As FJ is an avid time-traveling fan, he wants to do the following: start at some field, travel through some paths and wormholes, and return to the starting field a time before his initial departure. Perhaps he will be able to meet himself :) .
To help FJ find out whether this is possible or not, he will supply you with complete maps to F (1 ≤ F ≤ 5) of his farms. No paths will take longer than 10,000 seconds to travel and no wormhole can bring FJ back in time by more than 10,000 seconds.
Input
Line 1: A single integer, F. F farm descriptions follow.
Line 1 of each farm: Three space-separated integers respectively: N, M, and W
Lines 2.. M+1 of each farm: Three space-separated numbers ( S, E, T) that describe, respectively: a bidirectional path between S and E that requires T seconds to traverse.

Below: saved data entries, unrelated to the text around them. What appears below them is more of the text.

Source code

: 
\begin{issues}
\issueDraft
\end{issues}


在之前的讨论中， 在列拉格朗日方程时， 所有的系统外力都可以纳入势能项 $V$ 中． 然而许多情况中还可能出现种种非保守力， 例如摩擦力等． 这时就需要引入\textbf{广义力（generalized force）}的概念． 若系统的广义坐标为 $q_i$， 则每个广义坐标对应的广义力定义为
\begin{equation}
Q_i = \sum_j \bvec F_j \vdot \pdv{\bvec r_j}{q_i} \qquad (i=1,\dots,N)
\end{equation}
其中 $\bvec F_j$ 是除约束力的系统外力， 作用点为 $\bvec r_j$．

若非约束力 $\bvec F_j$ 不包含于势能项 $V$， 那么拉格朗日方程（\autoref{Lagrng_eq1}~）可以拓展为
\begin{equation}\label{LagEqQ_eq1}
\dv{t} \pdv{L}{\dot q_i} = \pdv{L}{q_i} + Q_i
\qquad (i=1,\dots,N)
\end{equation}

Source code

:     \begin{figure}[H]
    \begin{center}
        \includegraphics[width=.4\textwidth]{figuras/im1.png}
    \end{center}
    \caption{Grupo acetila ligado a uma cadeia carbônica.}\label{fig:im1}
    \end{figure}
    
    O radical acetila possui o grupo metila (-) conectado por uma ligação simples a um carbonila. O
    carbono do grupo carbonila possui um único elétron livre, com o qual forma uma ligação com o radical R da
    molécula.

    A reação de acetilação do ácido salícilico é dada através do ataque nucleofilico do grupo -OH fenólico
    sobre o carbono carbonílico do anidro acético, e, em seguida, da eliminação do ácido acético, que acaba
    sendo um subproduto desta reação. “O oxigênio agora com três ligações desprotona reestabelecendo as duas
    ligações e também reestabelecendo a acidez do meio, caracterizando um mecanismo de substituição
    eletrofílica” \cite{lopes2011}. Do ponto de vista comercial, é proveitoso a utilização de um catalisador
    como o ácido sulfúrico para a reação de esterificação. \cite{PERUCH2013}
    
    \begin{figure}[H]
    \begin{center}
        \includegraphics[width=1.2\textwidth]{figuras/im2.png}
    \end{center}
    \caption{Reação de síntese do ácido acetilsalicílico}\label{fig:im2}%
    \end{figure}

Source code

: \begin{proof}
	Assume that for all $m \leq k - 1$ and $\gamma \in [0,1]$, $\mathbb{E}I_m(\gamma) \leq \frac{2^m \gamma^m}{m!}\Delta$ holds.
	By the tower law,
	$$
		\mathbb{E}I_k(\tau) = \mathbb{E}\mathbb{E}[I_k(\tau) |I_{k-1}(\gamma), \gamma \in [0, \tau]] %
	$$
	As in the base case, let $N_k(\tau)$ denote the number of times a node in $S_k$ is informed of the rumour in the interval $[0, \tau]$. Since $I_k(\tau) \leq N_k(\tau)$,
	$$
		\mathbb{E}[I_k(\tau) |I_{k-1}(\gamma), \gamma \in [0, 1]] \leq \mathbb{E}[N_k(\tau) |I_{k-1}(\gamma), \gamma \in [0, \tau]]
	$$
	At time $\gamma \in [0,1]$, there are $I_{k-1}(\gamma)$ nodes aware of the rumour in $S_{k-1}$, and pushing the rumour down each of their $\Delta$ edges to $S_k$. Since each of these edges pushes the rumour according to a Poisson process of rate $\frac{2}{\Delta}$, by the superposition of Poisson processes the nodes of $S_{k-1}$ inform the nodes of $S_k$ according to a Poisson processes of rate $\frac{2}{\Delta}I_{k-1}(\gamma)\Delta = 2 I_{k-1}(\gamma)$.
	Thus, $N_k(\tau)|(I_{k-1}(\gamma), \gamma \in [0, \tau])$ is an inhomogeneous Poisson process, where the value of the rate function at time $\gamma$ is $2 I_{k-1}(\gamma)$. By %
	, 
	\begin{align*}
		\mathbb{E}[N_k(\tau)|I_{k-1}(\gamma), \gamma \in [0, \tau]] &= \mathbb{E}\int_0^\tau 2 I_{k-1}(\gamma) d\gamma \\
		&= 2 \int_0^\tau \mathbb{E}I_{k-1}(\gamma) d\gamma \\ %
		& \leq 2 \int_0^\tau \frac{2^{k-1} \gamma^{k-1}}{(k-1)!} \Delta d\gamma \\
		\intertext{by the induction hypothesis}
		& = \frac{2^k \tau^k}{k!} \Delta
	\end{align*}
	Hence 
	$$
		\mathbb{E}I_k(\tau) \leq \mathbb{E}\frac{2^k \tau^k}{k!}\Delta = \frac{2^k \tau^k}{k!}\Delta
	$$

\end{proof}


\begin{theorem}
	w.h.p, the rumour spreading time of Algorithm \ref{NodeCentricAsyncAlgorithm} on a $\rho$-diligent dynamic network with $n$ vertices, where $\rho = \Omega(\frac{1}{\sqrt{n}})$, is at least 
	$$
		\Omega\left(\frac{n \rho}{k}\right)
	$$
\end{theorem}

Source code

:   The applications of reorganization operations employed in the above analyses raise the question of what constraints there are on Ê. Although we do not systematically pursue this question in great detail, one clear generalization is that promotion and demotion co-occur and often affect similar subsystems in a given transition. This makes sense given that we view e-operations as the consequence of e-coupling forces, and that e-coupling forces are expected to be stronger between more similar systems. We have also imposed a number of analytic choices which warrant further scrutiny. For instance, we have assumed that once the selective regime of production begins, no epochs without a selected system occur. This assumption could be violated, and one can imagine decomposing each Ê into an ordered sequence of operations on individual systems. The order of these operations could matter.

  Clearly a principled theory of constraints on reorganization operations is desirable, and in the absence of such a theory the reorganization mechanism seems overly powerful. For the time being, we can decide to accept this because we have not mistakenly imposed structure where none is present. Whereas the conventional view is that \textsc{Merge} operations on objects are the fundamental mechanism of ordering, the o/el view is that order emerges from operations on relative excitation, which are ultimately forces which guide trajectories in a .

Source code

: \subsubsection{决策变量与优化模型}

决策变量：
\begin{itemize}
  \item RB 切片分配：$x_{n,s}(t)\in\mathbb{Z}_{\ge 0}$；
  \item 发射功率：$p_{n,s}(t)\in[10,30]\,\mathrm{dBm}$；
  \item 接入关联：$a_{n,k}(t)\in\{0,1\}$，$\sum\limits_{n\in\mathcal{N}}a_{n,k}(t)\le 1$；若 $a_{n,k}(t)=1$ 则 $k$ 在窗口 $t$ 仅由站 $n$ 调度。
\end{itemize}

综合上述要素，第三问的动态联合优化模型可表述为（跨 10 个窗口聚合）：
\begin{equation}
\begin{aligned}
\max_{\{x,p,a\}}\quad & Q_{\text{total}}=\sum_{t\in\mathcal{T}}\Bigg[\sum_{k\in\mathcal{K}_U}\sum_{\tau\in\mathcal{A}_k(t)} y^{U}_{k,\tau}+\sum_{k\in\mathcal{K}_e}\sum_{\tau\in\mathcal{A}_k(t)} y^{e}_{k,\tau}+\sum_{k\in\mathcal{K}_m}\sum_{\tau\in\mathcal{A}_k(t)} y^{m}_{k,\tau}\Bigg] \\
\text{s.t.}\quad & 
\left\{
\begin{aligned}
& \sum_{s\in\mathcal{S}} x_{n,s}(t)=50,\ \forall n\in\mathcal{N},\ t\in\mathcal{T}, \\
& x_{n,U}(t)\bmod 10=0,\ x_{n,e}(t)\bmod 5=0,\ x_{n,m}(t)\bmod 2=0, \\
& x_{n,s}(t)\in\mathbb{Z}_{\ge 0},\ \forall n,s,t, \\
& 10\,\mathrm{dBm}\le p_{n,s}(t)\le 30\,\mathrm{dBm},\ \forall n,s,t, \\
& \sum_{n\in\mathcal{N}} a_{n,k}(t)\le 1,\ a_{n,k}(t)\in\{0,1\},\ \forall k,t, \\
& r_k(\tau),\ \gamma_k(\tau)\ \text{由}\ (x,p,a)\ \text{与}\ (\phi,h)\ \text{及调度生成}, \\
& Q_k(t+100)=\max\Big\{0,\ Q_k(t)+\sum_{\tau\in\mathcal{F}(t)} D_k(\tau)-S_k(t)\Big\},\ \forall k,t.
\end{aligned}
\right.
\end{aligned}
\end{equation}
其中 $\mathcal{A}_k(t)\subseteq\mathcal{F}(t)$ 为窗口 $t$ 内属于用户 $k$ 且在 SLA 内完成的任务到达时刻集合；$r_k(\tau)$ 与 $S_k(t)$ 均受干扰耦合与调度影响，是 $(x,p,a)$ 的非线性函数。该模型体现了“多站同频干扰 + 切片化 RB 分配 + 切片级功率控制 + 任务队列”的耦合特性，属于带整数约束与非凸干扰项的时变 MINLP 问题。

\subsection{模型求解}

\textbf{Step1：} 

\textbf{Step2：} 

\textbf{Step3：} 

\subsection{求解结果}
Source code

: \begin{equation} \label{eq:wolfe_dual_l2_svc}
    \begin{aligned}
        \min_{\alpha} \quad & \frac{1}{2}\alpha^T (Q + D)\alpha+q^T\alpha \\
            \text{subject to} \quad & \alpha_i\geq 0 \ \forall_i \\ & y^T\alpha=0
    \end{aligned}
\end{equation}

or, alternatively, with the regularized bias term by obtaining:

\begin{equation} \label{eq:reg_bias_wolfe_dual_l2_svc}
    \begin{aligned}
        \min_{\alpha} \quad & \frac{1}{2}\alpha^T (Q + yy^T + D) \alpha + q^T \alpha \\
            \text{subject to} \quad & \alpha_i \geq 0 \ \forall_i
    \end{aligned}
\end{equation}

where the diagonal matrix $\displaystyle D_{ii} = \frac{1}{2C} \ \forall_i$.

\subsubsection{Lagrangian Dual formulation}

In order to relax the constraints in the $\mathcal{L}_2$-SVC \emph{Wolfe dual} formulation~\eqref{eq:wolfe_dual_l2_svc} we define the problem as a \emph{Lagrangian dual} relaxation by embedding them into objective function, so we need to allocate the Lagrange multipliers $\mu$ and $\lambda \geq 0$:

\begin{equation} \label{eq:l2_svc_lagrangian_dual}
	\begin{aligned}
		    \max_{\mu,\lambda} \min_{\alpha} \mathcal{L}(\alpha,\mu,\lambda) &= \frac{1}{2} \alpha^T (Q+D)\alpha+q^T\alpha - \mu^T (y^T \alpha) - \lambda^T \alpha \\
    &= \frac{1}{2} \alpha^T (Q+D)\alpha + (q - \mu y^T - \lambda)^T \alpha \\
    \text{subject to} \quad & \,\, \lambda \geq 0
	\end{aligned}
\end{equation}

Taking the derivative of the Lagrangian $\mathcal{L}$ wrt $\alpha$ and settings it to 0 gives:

Two fields might be connected by more than one path.
Lines M+2.. M+ W+1 of each farm: Three space-separated numbers ( S, E, T) that describe, respectively: A one way path from S to E that also moves the traveler back T seconds.
Output
Lines 1.. F: For each farm, output "YES" if FJ can achieve his goal, otherwise output "NO" (do not include the quotes).
Sample Input
2
3 3 1
1 2 2
1 3 4
2 3 1
3 1 3
3 2 1
1 2 3
2 3 4
3 1 8
Sample Output
NO
YES
//题目大意是此人能不能经过进虫洞时光倒流,就是裸的贝尔曼判环。
#include<iostream>
#include<cstring>
#include<cstdio>
using namespace std;
int n,m,w,z;
struct node
{
int a,b,c;
}q[100010];
int dis[100010];
void creat(int s,int e,int t)
{
q[z].a=s;
q[z].b=e;
q[z++].c=t;
}
int bf()
{
int i,j;
//memset(vis,0,sizeof(vis));//注意贝尔曼中不需要标记数组
for(i=1;i<=n;i++)
{
dis[i]=0x3f3f3f3f;
}
dis[1]=0;
//vis[1]=1;
for(i=0;i<n-1;i++)
{
for(j=0;j<z;j++)
{
if(dis[ q[j].b ]>dis[q[j].a ]+q[j].c)//弄清楚谁大于谁
{
dis[q[j].b ]=dis[ q[j].a ]+q[j].c;
}
}
}
for(i=0;i<z;i++)
{
if(dis[q[i].b ]>dis[q[i].a ]+q[i].c)
{
return 1;
}
}
return 0;
}
int main()
{
int s,e,t,i,j,k;
cin>>k;
while(k--)
{
z=0;
cin>>n>>m>>w;
for(i=0;i<m;i++)
{
cin>>s>>e>>t;
creat(s,e,t);
creat(e,s,t);
}
for(i=0;i<w;i++)
{
cin>>s>>e>>t;
creat(s,e,-t);
}
int p=bf();
if(p)
puts("YES");
else
puts("NO");
}
return 0;
}